Return verbatim the lines of the records below, starting at the first line and ending at the line that contains "Dot at: (323, 170)", with both of those lines included.

Stored entries:
☆ ☆ ☆ ☆ ☆ ☆ ☆

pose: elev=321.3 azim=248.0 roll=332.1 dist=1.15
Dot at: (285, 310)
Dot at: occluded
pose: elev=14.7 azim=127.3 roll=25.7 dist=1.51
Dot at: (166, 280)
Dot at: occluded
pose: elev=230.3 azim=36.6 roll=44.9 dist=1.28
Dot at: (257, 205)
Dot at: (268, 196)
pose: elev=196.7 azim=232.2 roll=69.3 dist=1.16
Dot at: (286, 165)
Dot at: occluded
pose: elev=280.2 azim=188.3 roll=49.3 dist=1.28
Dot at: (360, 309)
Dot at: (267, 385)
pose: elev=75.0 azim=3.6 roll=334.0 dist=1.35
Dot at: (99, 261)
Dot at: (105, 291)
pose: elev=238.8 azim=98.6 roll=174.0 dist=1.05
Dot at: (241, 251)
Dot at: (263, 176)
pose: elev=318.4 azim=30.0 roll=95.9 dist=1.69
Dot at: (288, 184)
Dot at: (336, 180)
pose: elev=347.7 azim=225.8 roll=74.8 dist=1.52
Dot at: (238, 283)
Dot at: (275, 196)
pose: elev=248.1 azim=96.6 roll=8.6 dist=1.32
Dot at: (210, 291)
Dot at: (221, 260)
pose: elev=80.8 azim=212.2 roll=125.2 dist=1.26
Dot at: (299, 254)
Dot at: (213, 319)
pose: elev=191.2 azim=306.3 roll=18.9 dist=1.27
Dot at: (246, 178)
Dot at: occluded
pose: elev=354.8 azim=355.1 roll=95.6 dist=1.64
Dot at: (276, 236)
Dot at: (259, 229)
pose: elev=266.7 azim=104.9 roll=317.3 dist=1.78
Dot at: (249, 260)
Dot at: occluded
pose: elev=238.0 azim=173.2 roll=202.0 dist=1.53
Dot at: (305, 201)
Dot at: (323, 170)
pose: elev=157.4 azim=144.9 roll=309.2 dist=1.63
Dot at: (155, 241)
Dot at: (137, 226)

☆ ☆ ☆ ☆ ☆ ☆ ☆

Reply to the exercise »
pose: elev=321.3 azim=248.0 roll=332.1 dist=1.15
Dot at: (285, 310)
Dot at: occluded
pose: elev=14.7 azim=127.3 roll=25.7 dist=1.51
Dot at: (166, 280)
Dot at: occluded
pose: elev=230.3 azim=36.6 roll=44.9 dist=1.28
Dot at: (257, 205)
Dot at: (268, 196)
pose: elev=196.7 azim=232.2 roll=69.3 dist=1.16
Dot at: (286, 165)
Dot at: occluded
pose: elev=280.2 azim=188.3 roll=49.3 dist=1.28
Dot at: (360, 309)
Dot at: (267, 385)
pose: elev=75.0 azim=3.6 roll=334.0 dist=1.35
Dot at: (99, 261)
Dot at: (105, 291)
pose: elev=238.8 azim=98.6 roll=174.0 dist=1.05
Dot at: (241, 251)
Dot at: (263, 176)
pose: elev=318.4 azim=30.0 roll=95.9 dist=1.69
Dot at: (288, 184)
Dot at: (336, 180)
pose: elev=347.7 azim=225.8 roll=74.8 dist=1.52
Dot at: (238, 283)
Dot at: (275, 196)
pose: elev=248.1 azim=96.6 roll=8.6 dist=1.32
Dot at: (210, 291)
Dot at: (221, 260)
pose: elev=80.8 azim=212.2 roll=125.2 dist=1.26
Dot at: (299, 254)
Dot at: (213, 319)
pose: elev=191.2 azim=306.3 roll=18.9 dist=1.27
Dot at: (246, 178)
Dot at: occluded
pose: elev=354.8 azim=355.1 roll=95.6 dist=1.64
Dot at: (276, 236)
Dot at: (259, 229)
pose: elev=266.7 azim=104.9 roll=317.3 dist=1.78
Dot at: (249, 260)
Dot at: occluded
pose: elev=238.0 azim=173.2 roll=202.0 dist=1.53
Dot at: (305, 201)
Dot at: (323, 170)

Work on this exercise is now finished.